We only support Python versions from 3.7 to 3.11. If you use a different version, there’s a chance that things will not work as expected.
You can run the following commands to set up AWS credentials on your machine:

If you’re an IAM user:

aws configure --profile tensorfuse
or you can manually export them as environment variables:
export AWS_ACCESS_KEY_ID=your_access_key_id
export AWS_SECRET_ACCESS_KEY=your_secret_access_key
export AWS_DEFAULT_REGION=us-east-1

If you’re an Identity Center User:

aws configure sso --profile tensorfuse
or you can manually export them as environment variables:
export AWS_ACCESS_KEY_ID=your_access_key_id
export AWS_SECRET_ACCESS_KEY=your_secret_access_key
export AWS_SESSION_TOKEN=your_session_token
export AWS_DEFAULT_REGION=us-east-1
You can refer to this blog for more information: https://docs.aws.amazon.com/cli/latest/userguide/cli-configure-sso.html

Installation

First, install the tensorkube Python package:
pip install tensorkube
Following this, run the following command to login to Tensorfuse and get your token.
tensorkube login
You just have to sign in using your Google Workspace account and Tensorfuse will automatically manage the token for you.

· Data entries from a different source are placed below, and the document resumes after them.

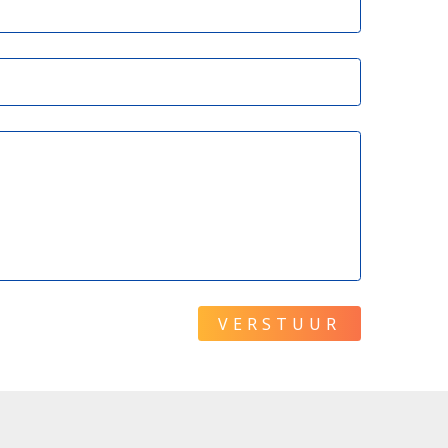
VERSTUUR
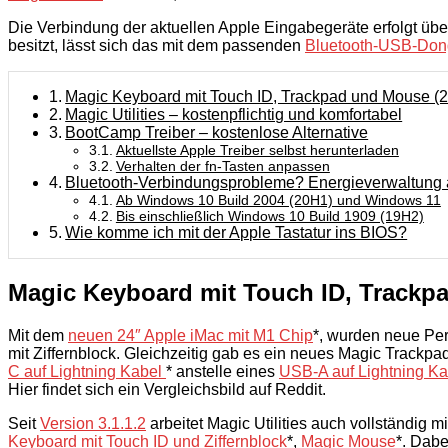
Die Verbindung der aktuellen Apple Eingabegeräte erfolgt übe
besitzt, lässt sich das mit dem passenden
Bluetooth-USB-Don
Magic Keyboard mit Touch ID, Trackpad und Mouse (
Magic Utilities – kostenpflichtig und komfortabel
BootCamp Treiber – kostenlose Alternative
Aktuellste Apple Treiber selbst herunterladen
Verhalten der fn-Tasten anpassen
Bluetooth-Verbindungsprobleme? Energieverwaltung
Ab Windows 10 Build 2004 (20H1) und Windows 11
Bis einschließlich Windows 10 Build 1909 (19H2)
Wie komme ich mit der Apple Tastatur ins BIOS?
Magic Keyboard mit Touch ID, Trackp
Mit dem
neuen 24″ Apple iMac mit M1 Chip
*, wurden neue Per
mit Ziffernblock. Gleichzeitig gab es ein neues Magic Track
C auf Lightning Kabel
* anstelle eines
USB-A auf Lightning Ka
Hier findet sich ein Vergleichsbild auf Reddit.
Seit
Version 3.1.1.2
arbeitet Magic Utilities auch vollständig 
Keyboard mit Touch ID und Ziffernblock
*,
Magic Mouse
*. Dabe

Sync your local environment with the cloud environment

After this, run the following command to sync your local environment with the cloud environment:
tensorkube sync
This command will sync your cluster (created in the previous step) with your local environment.

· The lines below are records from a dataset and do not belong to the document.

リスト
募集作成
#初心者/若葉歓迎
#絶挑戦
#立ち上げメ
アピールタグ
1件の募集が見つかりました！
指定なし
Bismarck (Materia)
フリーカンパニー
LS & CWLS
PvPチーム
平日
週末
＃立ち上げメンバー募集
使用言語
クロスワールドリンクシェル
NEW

Deploying your first Tensorkube app

Each Tensorkube deployment requires two things - your code and your environment (as a Dockerfile).

Code files

Let’s create a simple FastAPI app and deploy it on Tensorkube. Before deploying your app, ensure you have a /readiness endpoint configured in your FastAPI app. Tensorkube uses this endpoint to check the health of your deployments. Given below is a simple FastAPI app that you can deploy:
main.py
from fastapi import FastAPI

app = FastAPI()

@app.get("/readiness")
def readiness():
    return {"status": "ready"}

@app.get("/")
def read_root():
    return {"message": "Hello, World!"}

Environment files

Add your Python dependencies to requirements.txt:
requirements.txt
fastapi
uvicorn
pydantic
Next, create a Dockerfile for your FastAPI app. Given below is a simple Dockerfile that you can use:
Dockerfile
# Use an official Python runtime as a parent image
FROM python:3.9-slim

# Set the working directory in the container
WORKDIR /app

# Copy the current directory contents into the container at /app
COPY . /app

# Install any needed packages specified in requirements.txt
RUN pip install --no-cache-dir -r requirements.txt

# Make port 80 available to the world outside this container
EXPOSE 80

# Run app.py when the container launches
CMD ["uvicorn", "main:app", "--host", "0.0.0.0", "--port", "80"]
Tensorfuse uses your entire project folder as the build context so make sure that no other files directories are present in the folder. Users make the mistake of creating python env directories inside the project folder which then interferes with the build process. If you have other things in the folder, make sure that you make a .dockerignore file and put the irrelevant stuff in that file.

Deploying the app

This is the easiest part. Navigate to your project root and run the following command:
tensorkube deploy
Voila! Your first deployment is ready to go. You can access your app at the URL provided in the output.

Deploying with GPUs

If you want to deploy your app with GPUs, you can specify the number of GPUs you want to use in your deployment:
You will need to have a GPU quota on your AWS account to deploy with GPUs.
tensorkube deploy --gpus 1 --gpu-type a10g
The --gpu-type argument supports all the GPU types that are available on AWS. You can find the list of supported GPU types here.

Check the status of your deployment

You can list all your deployments using the following command:
tensorkube deployment list
You can also query specific details about a particular deployment, such as the endpoint URL or the status of the deployment:
tensorkube deployment describe <deployment_id>
And that’s it. Your automatic GPU serverless deployment is now up and running. Enjoy!